Management Strategies

The management of intraventricular tumors was individualized, emphasizing a multidisciplinary approach tailored to the specific tumor type, patient demographics, and clinical presentation. Surgical resection emerged as the cornerstone of treatment, particularly for tumors causing significant mass effect or obstructive hydrocephalus, where prompt intervention was necessary to alleviate symptoms and prevent further complications.

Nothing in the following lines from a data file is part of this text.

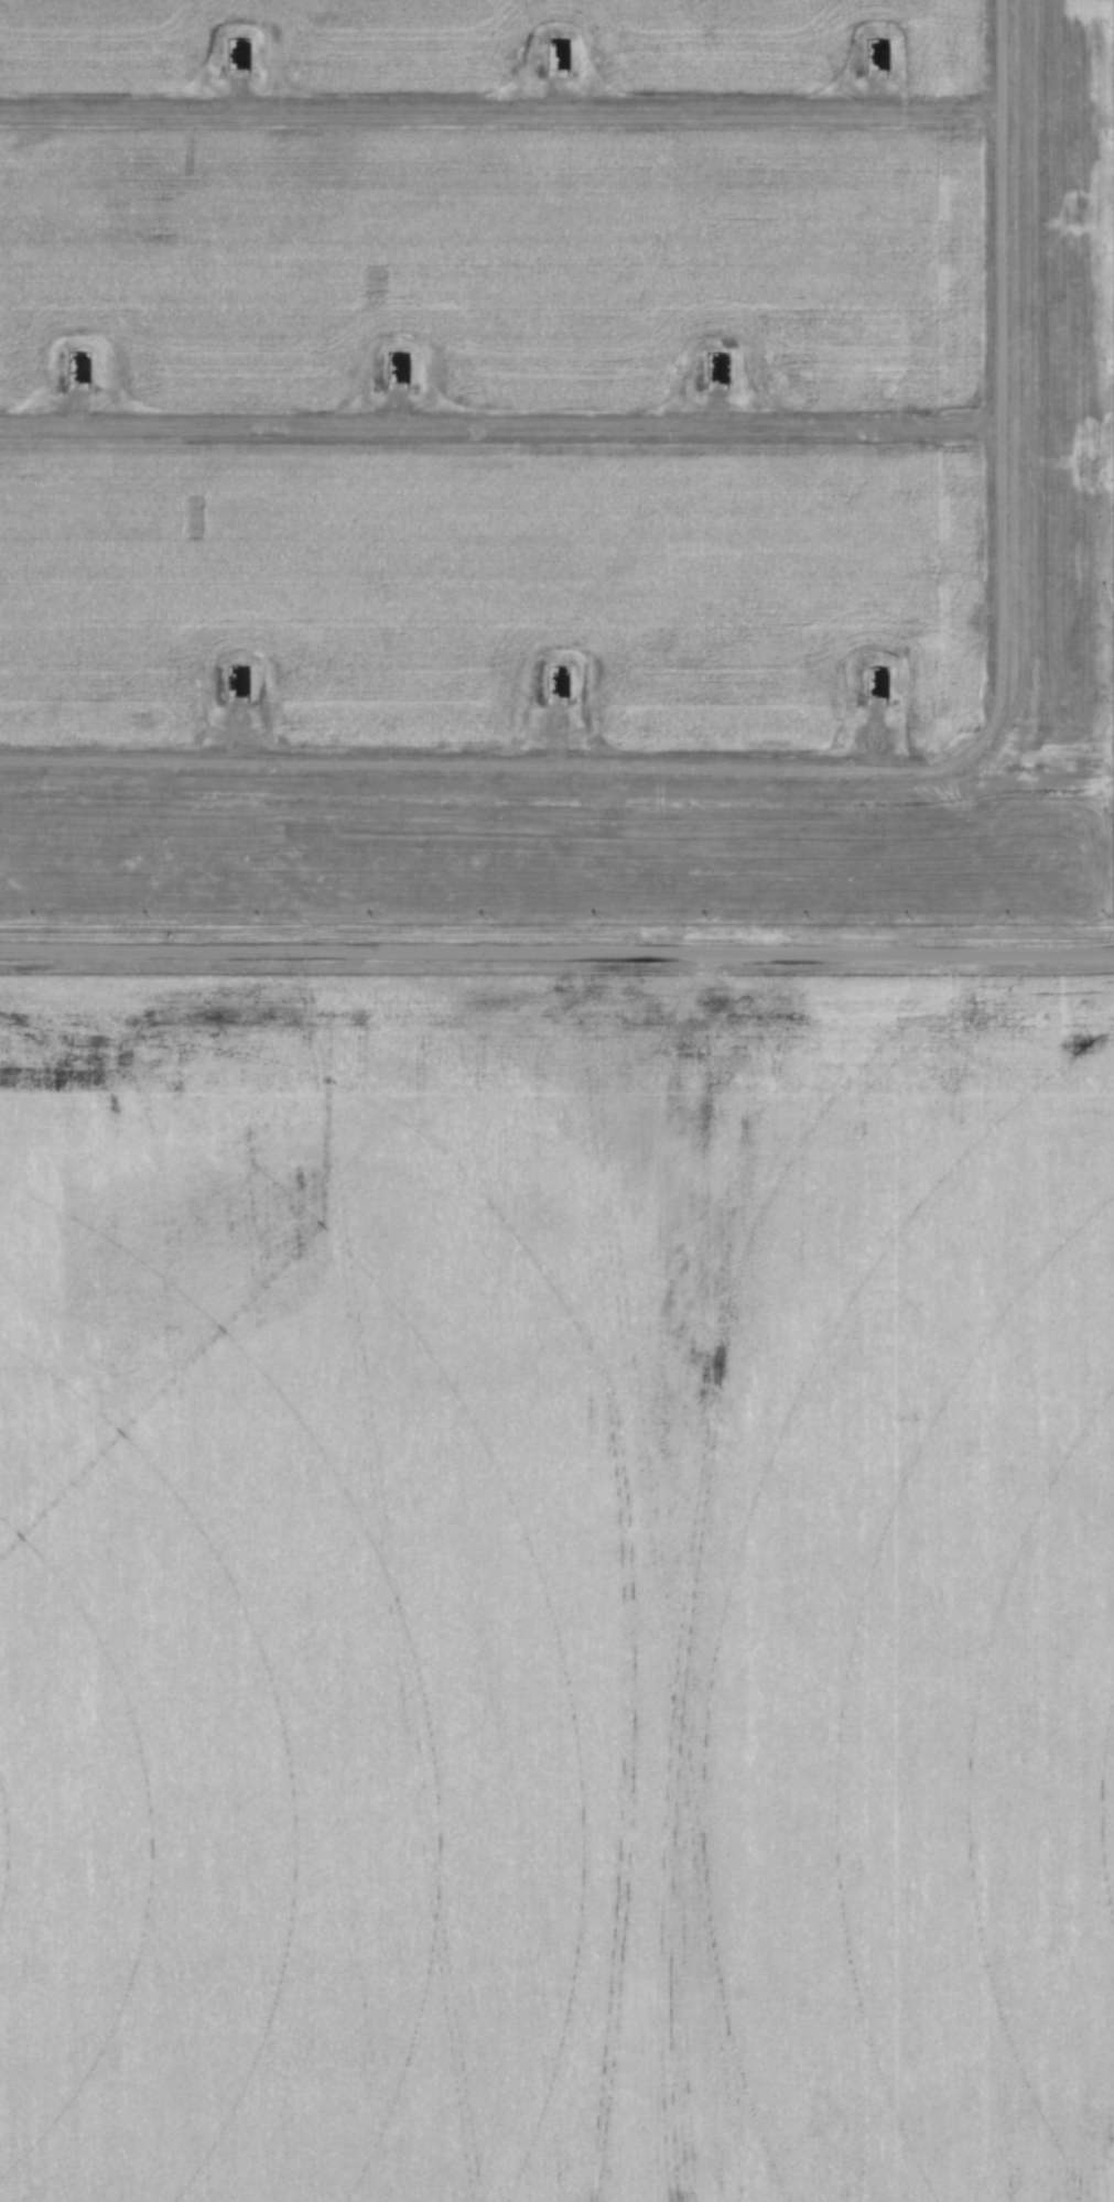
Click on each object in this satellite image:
building: (237, 54)
building: (556, 54)
building: (876, 55)
road: (500, 107)
building: (716, 366)
building: (77, 367)
building: (396, 367)
road: (498, 423)
building: (236, 681)
building: (556, 681)
building: (876, 681)
road: (867, 768)
road: (557, 950)

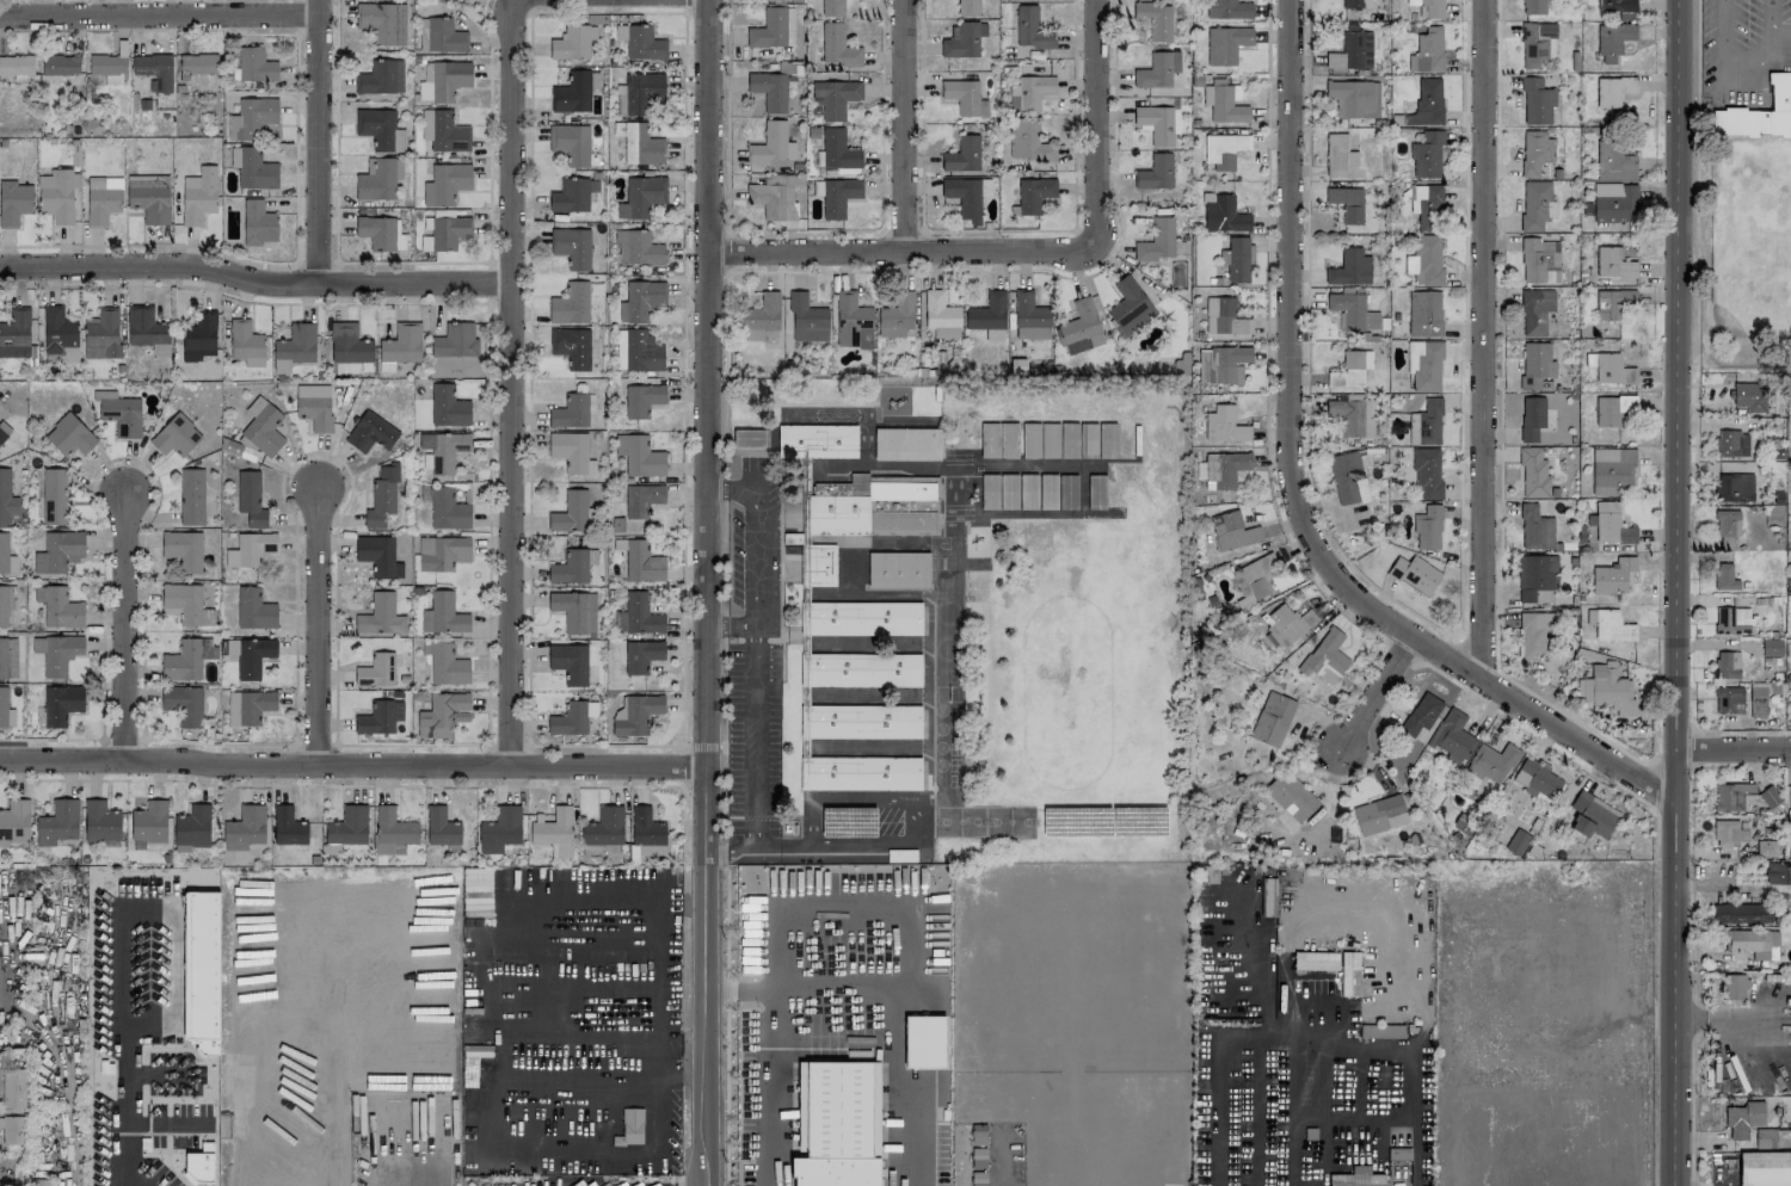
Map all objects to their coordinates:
building: (463, 0)
building: (774, 0)
building: (1010, 0)
building: (1356, 4)
road: (514, 7)
building: (967, 7)
building: (1533, 7)
building: (832, 8)
building: (1428, 8)
building: (1228, 9)
road: (158, 13)
building: (1626, 15)
building: (1154, 19)
building: (382, 22)
building: (773, 28)
building: (1031, 29)
road: (1781, 32)
building: (422, 34)
building: (444, 36)
building: (964, 40)
building: (1612, 41)
building: (572, 42)
building: (640, 42)
building: (1536, 43)
building: (1225, 44)
building: (837, 46)
parking lot: (1741, 47)
building: (1427, 51)
building: (1352, 52)
building: (59, 64)
building: (197, 64)
building: (16, 65)
building: (255, 65)
building: (108, 68)
road: (1744, 68)
building: (153, 70)
building: (1154, 71)
building: (381, 77)
building: (443, 80)
building: (769, 90)
building: (1613, 90)
building: (1029, 92)
building: (572, 93)
building: (639, 93)
building: (964, 97)
building: (1353, 98)
building: (834, 99)
building: (1536, 102)
building: (1224, 103)
building: (1426, 103)
building: (1759, 112)
building: (251, 118)
building: (1155, 123)
road: (903, 125)
building: (379, 129)
building: (443, 131)
building: (617, 133)
road: (1094, 133)
road: (318, 141)
building: (1027, 141)
building: (570, 143)
building: (641, 144)
building: (771, 144)
building: (838, 150)
building: (1223, 150)
building: (1534, 151)
building: (962, 154)
building: (1335, 155)
building: (1426, 155)
building: (1615, 161)
building: (253, 168)
building: (1155, 172)
building: (376, 180)
building: (448, 182)
road: (1697, 184)
building: (57, 194)
building: (1034, 194)
building: (198, 195)
building: (572, 195)
building: (641, 196)
building: (838, 196)
building: (778, 197)
building: (963, 197)
building: (148, 198)
building: (102, 199)
building: (14, 202)
building: (1614, 202)
building: (1345, 204)
building: (1535, 205)
building: (1426, 206)
building: (1222, 214)
building: (258, 223)
building: (379, 232)
building: (448, 232)
building: (1156, 240)
building: (637, 248)
road: (886, 251)
park: (1748, 252)
building: (1236, 258)
building: (1425, 260)
building: (1540, 261)
building: (1613, 263)
building: (1349, 268)
road: (255, 281)
building: (640, 300)
building: (1612, 303)
building: (570, 304)
building: (1128, 306)
building: (1352, 311)
building: (1535, 311)
building: (1424, 313)
building: (940, 315)
building: (896, 316)
building: (988, 316)
building: (760, 317)
building: (1030, 317)
building: (1224, 317)
building: (807, 319)
building: (852, 321)
building: (1080, 328)
building: (147, 330)
building: (15, 334)
building: (58, 334)
building: (101, 334)
building: (199, 337)
road: (1481, 339)
building: (455, 340)
building: (244, 341)
building: (348, 344)
building: (400, 346)
building: (294, 347)
building: (571, 347)
building: (637, 351)
building: (1181, 364)
building: (1221, 365)
building: (1424, 365)
building: (1536, 366)
building: (1609, 368)
building: (1350, 370)
road: (511, 391)
building: (1749, 396)
building: (642, 399)
building: (314, 406)
building: (447, 406)
building: (1612, 409)
building: (571, 411)
building: (119, 413)
building: (1352, 416)
building: (1531, 417)
building: (1425, 424)
building: (1224, 425)
building: (262, 427)
building: (3, 431)
building: (371, 433)
building: (69, 435)
building: (175, 436)
building: (998, 440)
building: (1068, 440)
building: (816, 441)
building: (1731, 443)
building: (906, 444)
building: (447, 451)
building: (570, 452)
building: (638, 455)
building: (1224, 468)
building: (1611, 470)
building: (1426, 472)
building: (1533, 473)
building: (1347, 478)
building: (1733, 488)
building: (1057, 492)
building: (51, 496)
building: (382, 496)
building: (191, 497)
building: (6, 498)
building: (250, 498)
building: (638, 498)
road: (1292, 498)
building: (447, 509)
building: (570, 512)
building: (859, 518)
building: (1726, 523)
building: (1609, 524)
building: (631, 525)
building: (1427, 528)
building: (1535, 529)
building: (1232, 531)
road: (756, 534)
building: (250, 549)
building: (183, 550)
building: (3, 552)
building: (58, 552)
building: (442, 553)
building: (378, 556)
building: (642, 562)
building: (572, 566)
building: (898, 569)
building: (1414, 574)
building: (1612, 576)
building: (1725, 577)
building: (1536, 578)
building: (1254, 579)
road: (704, 592)
road: (1674, 592)
building: (6, 602)
building: (185, 604)
building: (1789, 604)
building: (58, 607)
building: (254, 609)
building: (574, 611)
building: (443, 614)
building: (637, 615)
building: (380, 616)
building: (864, 618)
building: (1731, 620)
road: (715, 625)
road: (740, 625)
building: (1287, 625)
building: (1611, 626)
road: (128, 627)
road: (321, 627)
building: (1531, 635)
building: (1771, 647)
building: (57, 653)
park: (1076, 654)
building: (641, 655)
building: (253, 656)
building: (1790, 657)
building: (8, 658)
building: (1325, 658)
building: (185, 659)
building: (569, 663)
building: (445, 664)
building: (1726, 664)
building: (863, 669)
building: (378, 671)
building: (1606, 689)
road: (1374, 692)
building: (1728, 700)
building: (1757, 702)
building: (183, 703)
building: (60, 704)
building: (3, 706)
building: (253, 706)
building: (442, 714)
building: (637, 714)
building: (1420, 714)
building: (380, 717)
building: (572, 718)
building: (1272, 719)
building: (863, 721)
building: (1452, 737)
parking lot: (752, 739)
road: (702, 745)
road: (1731, 746)
road: (756, 761)
building: (1492, 762)
road: (352, 766)
building: (863, 772)
building: (1537, 779)
building: (1291, 796)
building: (1732, 796)
building: (1769, 796)
building: (1789, 798)
road: (911, 805)
building: (1379, 814)
building: (1591, 815)
parking lot: (865, 820)
park: (960, 820)
building: (14, 821)
building: (100, 822)
building: (149, 822)
park: (1010, 822)
building: (57, 823)
building: (347, 826)
building: (604, 826)
building: (287, 827)
building: (440, 827)
building: (645, 827)
building: (192, 828)
building: (244, 828)
building: (499, 830)
building: (553, 830)
building: (392, 832)
building: (1727, 833)
building: (1517, 842)
road: (767, 844)
road: (795, 844)
building: (1766, 848)
building: (592, 849)
building: (650, 850)
building: (1778, 873)
building: (476, 885)
building: (1267, 897)
building: (1741, 913)
road: (1311, 916)
road: (895, 929)
building: (1753, 943)
road: (176, 959)
building: (1315, 960)
building: (203, 972)
building: (1348, 973)
building: (1733, 986)
road: (661, 1004)
road: (1732, 1017)
building: (1381, 1031)
building: (924, 1042)
road: (336, 1045)
road: (124, 1054)
building: (13, 1088)
road: (776, 1088)
building: (1743, 1120)
building: (837, 1124)
building: (12, 1129)
building: (978, 1134)
building: (1764, 1138)
building: (978, 1156)
road: (1263, 1160)
road: (1419, 1160)
road: (1002, 1163)
building: (201, 1165)
building: (1398, 1169)
building: (1764, 1169)
building: (978, 1178)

For benign tumors like subependymomas or central neurocytomas, gross total resection often sufficed, resulting in favorable outcomes. However, for malignant lesions such as glioblastomas or choroid plexus carcinomas, additional modalities like radiotherapy and chemotherapy were indispensable components of the treatment regimen. Radiotherapy was particularly valuable for controlling residual disease post-surgery, while chemotherapy played a role in addressing disseminated or recurrent malignancies. The collaboration between radiologists, neurosurgeons, and oncologists was pivotal in ensuring optimal care. This team-based approach facilitated accurate diagnosis, precise surgical planning, and the integration of adjunctive therapies, ultimately improving patient outcomes. Emerging technologies, such as intraoperative MRI and advanced neuronavigation systems, also enhanced surgical precision, further underscoring the dynamic and evolving nature of intraventricular tumor management.